Speaking at the just-concluded AEW in London, Ayuk also unfolded plans to explore upstream and other opportunities in Nigeria and other African oil and gas-producing nations this year.
He said: “Following a successful 2022 edition where $2.5 billion worth of deals to enhance Africa’s energy landscape were signed, AEW 2023 will be bigger and better.
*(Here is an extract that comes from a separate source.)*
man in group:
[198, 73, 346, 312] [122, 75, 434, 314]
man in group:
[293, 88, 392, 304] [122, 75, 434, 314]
We will have a massive Upstream Conference to discuss new exploration and discoveries in Namibia, Ivory Coast, Senegal, Equatorial Guinea, Congo, Uganda, South Africa, Nigeria, Mozambique and the Maghreb countries, while creating opportunities for other forms of energy like hydrogen, nuclear and new renewables, as the continent seeks to maximize its energy mix and developments to achieve a just transition.
“While the energy crisis across Europe is threatening jobs and economic developments – and energy poverty in Africa, especially in South Africa where blackouts have become the norm and the downfall of Africa’s manufacturing powerhouse, disrupting the continent’s socioeconomic developments – now more than ever is the time for UK investors and energy companies to maximize energy partnerships with Africa. The Chamber believes that now is the time to optimize and ensure the sustainable development and exploitation of Africa’s oil and gas resources. The Chamber is committed to continuing its partnership with African policymakers and UK investors and partners to create an enabling environment and facilitate Africa’s energy sector expansion.
“We at the AEC will oppose any proposals to silence the voice of those who believe in free markets, limited government, and our right to drill for natural gas while rapidly developing renewables. Investing in African Energy and driving free enterprise is not something the AEC can do alone.
He added that, “We need every person who believes in the free enterprise values of individual initiative, hard work and freedom of choice to stand with us. We need you to spread the word in your communities and remind people that free enterprise and oil and gas — even with their flaws — have done more to improve our condition than any other economic and energy system.”